On the cost escalation, DGPC’s managing director, Dasho Chhewang Rinzin, said major cost escalations in the hydropower projects were on account of the Detailed Project Report (DPR) cost estimates.

He said the price variations, cost of financing, interest accrued during the long gestation period and contingencies are not provided in those DPRs.  Cost escalations, he added, were also on account of the poor Himalayan geology. “But generally, Bhutan has been one of the few countries that has managed to complete hydropower projects without too much time delay,” he said.

All is not grim as pointed out by critics.  The managing director said, even at the escalated projects costs, energy from these projects remains competitive in the market, because of the power purchase agreement and the cost plus methodology.

Financing modality

Another area critics are worried is debt obligation.  Bhutan’s debt obligation increases as the hydropower financing shifts from 60:40 debt equity ratio to 70:30, and now the joint ventures.

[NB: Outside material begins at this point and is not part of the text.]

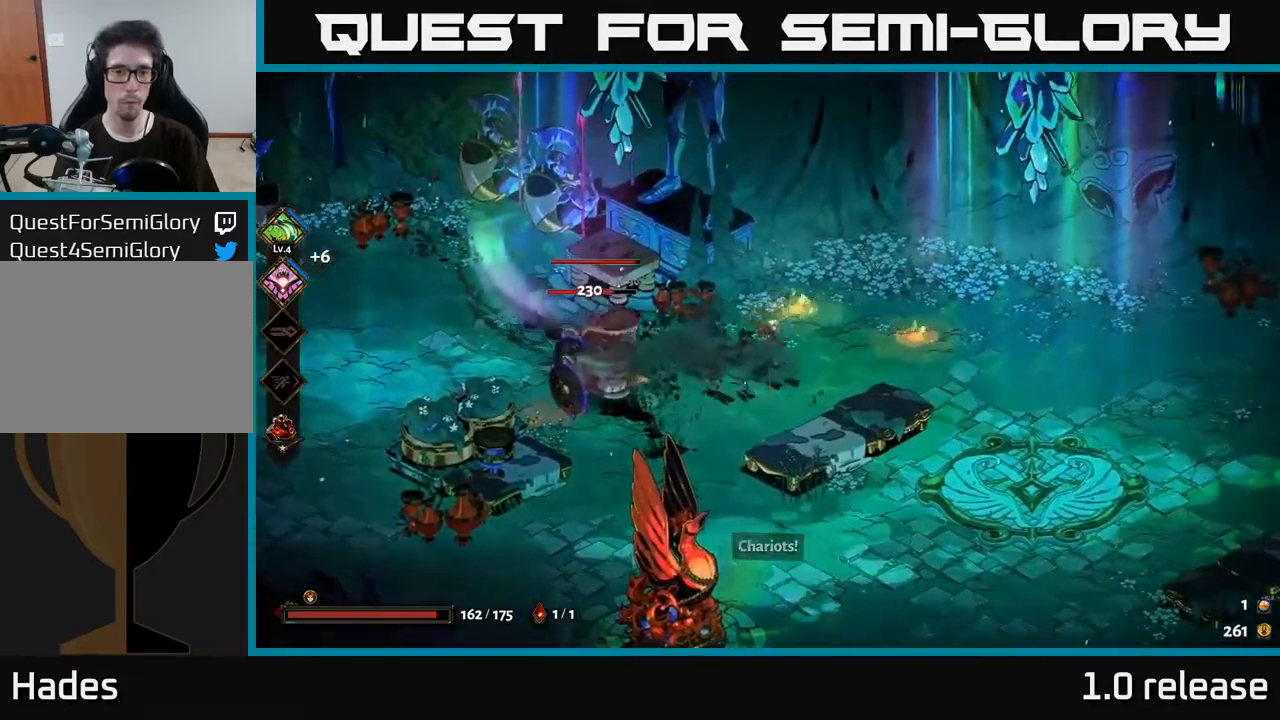
{"buttons": ["A", "X"], "left_stick": "down-left", "right_stick": "center", "events": [[50, "left_stick", "center"], [266, "left_stick", "up-right"], [300, "A", "down"], [333, "X", "down"], [366, "left_stick", "up-left"], [400, "X", "up"], [433, "A", "up"], [466, "A", "down"], [466, "left_stick", "down-left"], [483, "X", "down"]]}
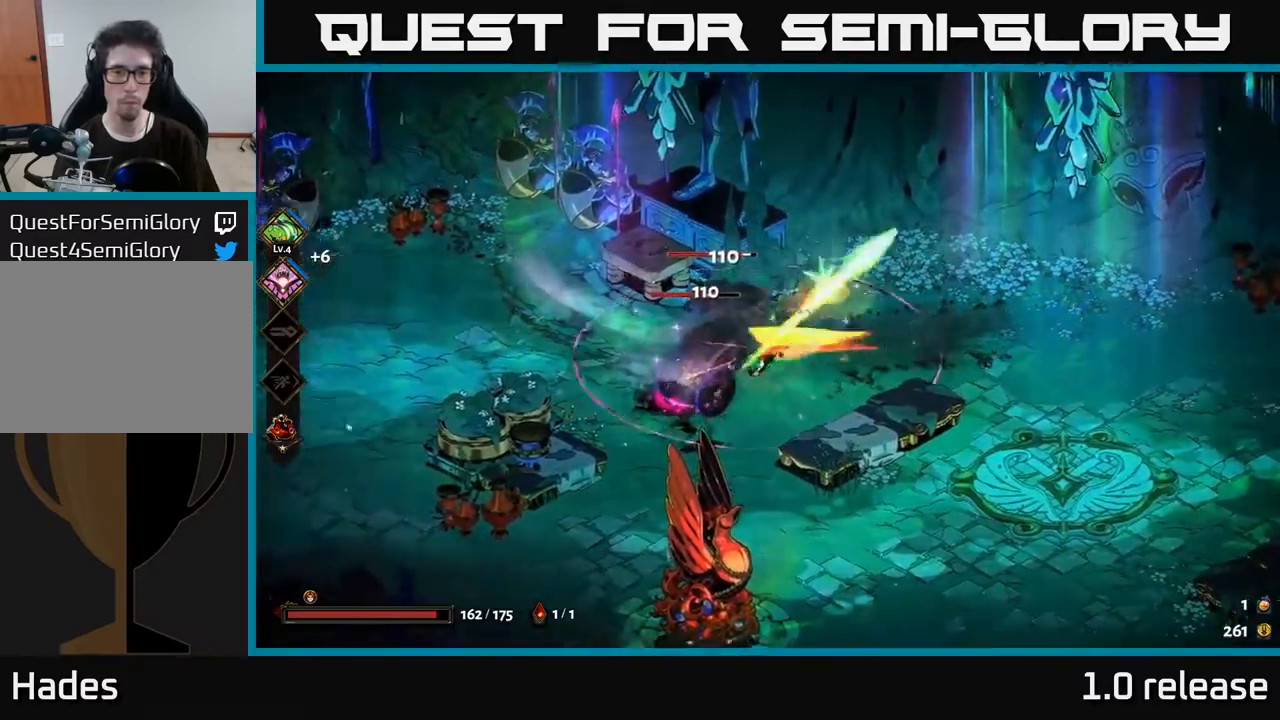
{"buttons": ["A"], "left_stick": "up-right", "right_stick": "center", "events": [[66, "X", "up"], [133, "X", "down"], [233, "X", "up"], [250, "A", "up"], [300, "left_stick", "right"], [316, "A", "down"], [333, "X", "down"], [350, "A", "up"], [400, "X", "up"], [466, "left_stick", "up-right"], [483, "A", "down"]]}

Unlike the inter-governmental model where Bhutan fully owns the project, in a joint venture Bhutan’s ownership over the project is only 50 percent, and this would directly link with project management and lesser dividends for the government.

Grant component of building mutual beneficial projects changed from 60 percent grant and 40 percent loan component, bearing an interest rate of 5 percent to 30 percent grant and 70 percent loan at an interest of 10 percent today.

Figures from the World Bank stated that the construction phase of these projects results in significant financial inflows into the economy outside the budget.  The associated financial inflows, as forecasted, could reach as much as Nu 50B, equivalent to a third of GDP in 2016.

However, most of the spending translates into imports.  Local spending, albeit smaller, is still high, picking up at Nu 11B, or 6 percent of GDP in 2016.

The BKP also questioned to what degree the country was prepared to pay back its debt.  At the end the 11th five-year plan, it is estimated Bhutan’s debt to GDP ration is projected at 111 percent, with increasing disbursements of ongoing and upcoming projects.

While many argue that hydropower sector drives a jobless growth without much benefits to society, studies reveals that it builds a value chain by powering energy intensive industries.

Last year, three projects employed 1,694 national and awarded work to some 1,205 Bhutanese contractors.

Meanwhile, Bhutan’s hydropower sector is experiencing a variegated outlook amidst all the projections that accelerated hydropower development would bring self-reliance.

The government’s move was criticised more often as “putting all eggs in one basket” and “Dutch disease,”

“We don’t have too many eggs nor do we have the luxury of having too many baskets,” Dasho Chhewang Rinzin said. “We need to make the best use of what we have.”

He said handling the sector well would tackle any risk that might entail.